We Don’t Vote for Persons. We Vote for Commericals. Why Voting is not as important as the Lord’s Table – and we should start living like it.
http://www.reclaimingthemission.com/we-dont-vote-for-persons-we-vote-for-commericals-why-voting-is-not-as-important-as-the-lords-table-and-we-should-start-living-like-it/
Someone just came
over to my booth (morning of election day) at McDonald’s and said he’s going to
vote. He said, “I’m on a mission from God to save this country.” OK?
Evangelical political activist Charles Colson once said “it’s our duty as
citizens of the Kingdom of God to be the best citizens of the society we live
in.” For him it was our “Christian duty to be a good citizen and go vote.”
Today, Christians react with intense (and I do mean intense) outrage at the
mere suggestion it might be more Christian to refuse to vote
I’ve studied
ideology long enough to know that there’s something here to be noticed in the
outrage. The ensuing eruption of antagonism reveals just how much “voting” has become
enmeshed in our Christian identity. There’s nothing quite so sacred among
Christians as the “duty” to vote in national elections. God, it seems, has
called us to work for societal change through voting. How dare you even think
of not voting in this election. People died for this.
To which I say
“yes” and “no.” Yes we are called to discern our participation in government
and influence government for God’s purposes through our vote when appropriate
to our calling. I just wish we could do it with a little less lustful
enjoyment. But there are also times when such participation requires enmeshment
in the rebellious powers turned against God. Here it would be good to consider
resisting (maybe vote but write in PROTEST), perhaps even withdraw.
Voting seems to
have taken such a turn, at least in terms of national elections. It has become
the means to set people against people, Christians against Christians, and an
attitude of I will take the other side down at all costs, even if it means mass
deception. It is a process polluted with lies and vindictiveness. The system
has taken over so it is impossible to vote out an incumbent (notice this). It is corrupted with money, literally
billions. As Stanley Hauerwas says (here) “We do not vote for persons, we vote
commericals.” And each year the vitriol in Congress/Senate just gets encouraged
– recharged. The antagonism has become the driver for billions in profits at
television networks. And it seems we Christians join right in and encourage the
whole mess.
In the process we
have become distracted by electioneering. We act as if democracy is God’s
instrument in the world. We feel somehow convinced we are working for justice
and feel better about our contribution to the world. We think God’s justice in
the world depends upon us convincing other people on national politics. What
does it say that we have become so vested emotionally? How much import are we
putting into these elections? Is not Jesus Lord and not the governemnt?
Recently I put on
my facebook page (to the disdain of many) “The same evangelical Christians who
would rather die than NOT vote, think nothing of missing the Eucharist on any
given Sunday.” I seriously proposed we should gauge our allegiances to Jesus as
Lord versus the nation-state by looking at how much emotional energy we put in
to two practices: participating in the Lord’s Table versus the voting booth.

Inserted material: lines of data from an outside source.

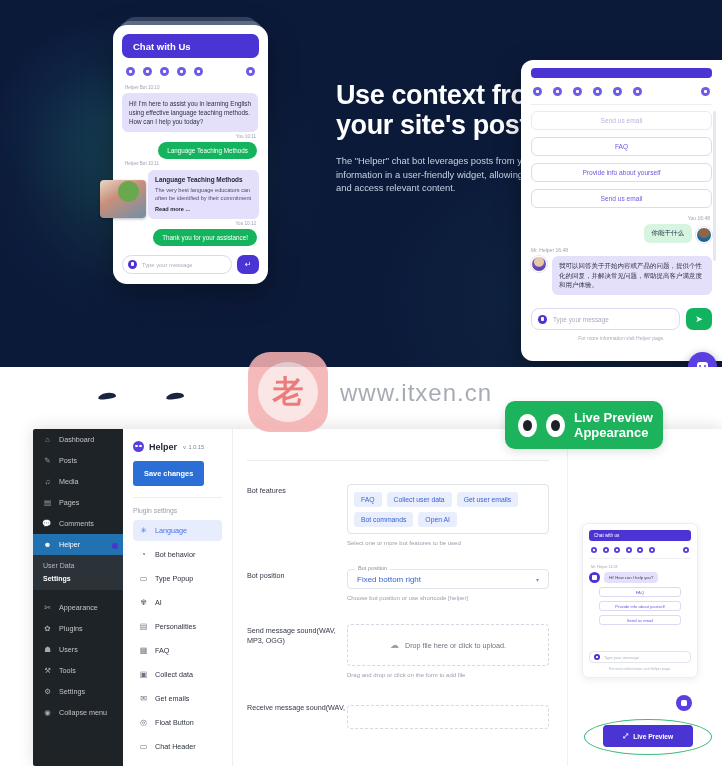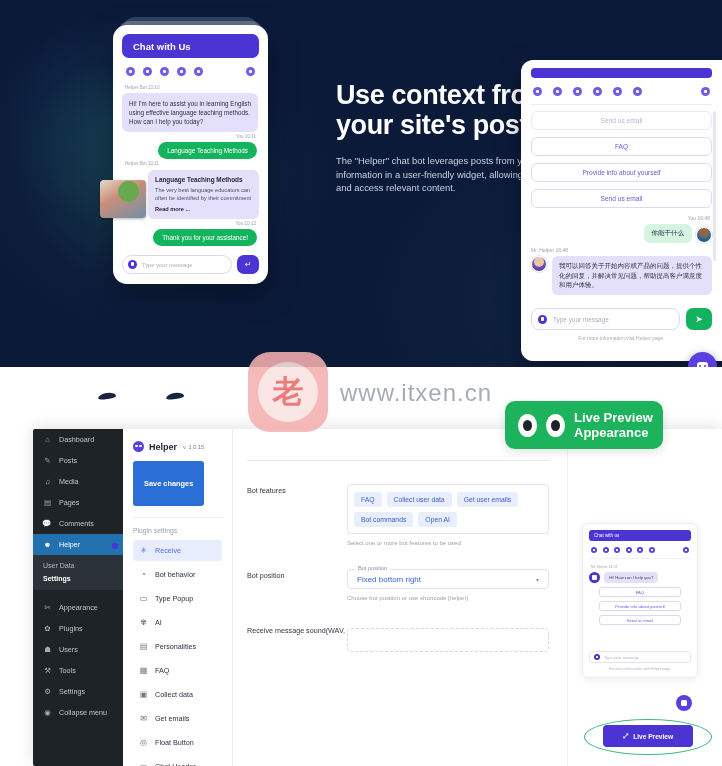--- a/index.html
+++ b/index.html
@@ -188,7 +188,7 @@
   .brand-name { font-size:9px; font-weight:bold; color:#1f2333; }
   .brand-ver { font-size:5.6px; color:#7b8292; margin-left:1px; }
   .save-btn { margin-top:9px; background:#2b6fd6; color:#fff; font-size:7.4px; font-weight:bold;
-     border:none; border-radius:3px; padding:18px 11px; cursor:pointer; }
+     border:none; border-radius:3px; padding:8px 11px; cursor:pointer; }
   .plug-hr { height:1px; background:#eceef1; margin:11px 0 9px 0; }
   .plug-label { font-size:6.8px; color:#9aa0ad; margin-bottom:6px; }
   .plug-item { display:flex; align-items:center; gap:7px; height:21px; padding-left:6px;

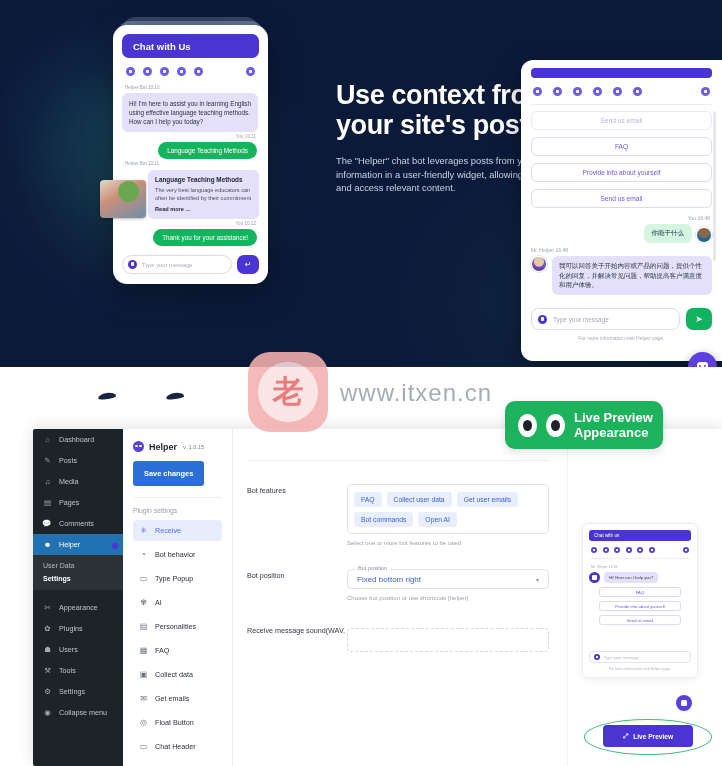--- a/index.html
+++ b/index.html
@@ -452,7 +452,7 @@
 
       <div class="plug-item sel">
         <span class="pic">✳</span>
-        <span>Receive</span>
+        <span>Language</span>
       </div>
       <div class="plug-item">
         <span class="pic">◔</span>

The truth is, and I am 100% serious about this, the majority of us evangelicals
(I am an evangelical) would rather die than miss their duty to vote but give
little thought to missing the Lord’s Table on any given Sunday. This dissonance
between the two practices is a “tell.” It reveals much about how we see our
presence in the world. The practice of gathering around the Lord’s table continually
re-members us into the body (the political social realty) of the body of Christ
in the world. The fact that little emotional angst is spent when the average
evangelical misses this re-membering act into His political body, but such
incredible vitriol is released to merely suggest don’t vote, reveals to me just
how much Christians have migrated to a heretical identity.
So all I’m doing in
this post is urging us all to vote seriously today as Christians. Vote, but
don’t take it too seriously. The real place of political power is at the Table.
It is from the Table that true justice is birthed, economic and otherwise. It
is from here (in Christ’s death and resurrection) that God has changed the
world and shall bring change to our neighborhoods. It is from here we can even
discern whether to vote or not. This is why I like what Chris Smith and
many other churches are doing around the US today (check this out). So, blessings on you as you seek to
be faithful to the true imperium today – the Kingdom of God breaking in
through a people who claim Jesus is Lord.
What about you? How
do you discern voting? so as to be faithful to our calling to be ambassadors of
Christ bringing reconciliation to the world.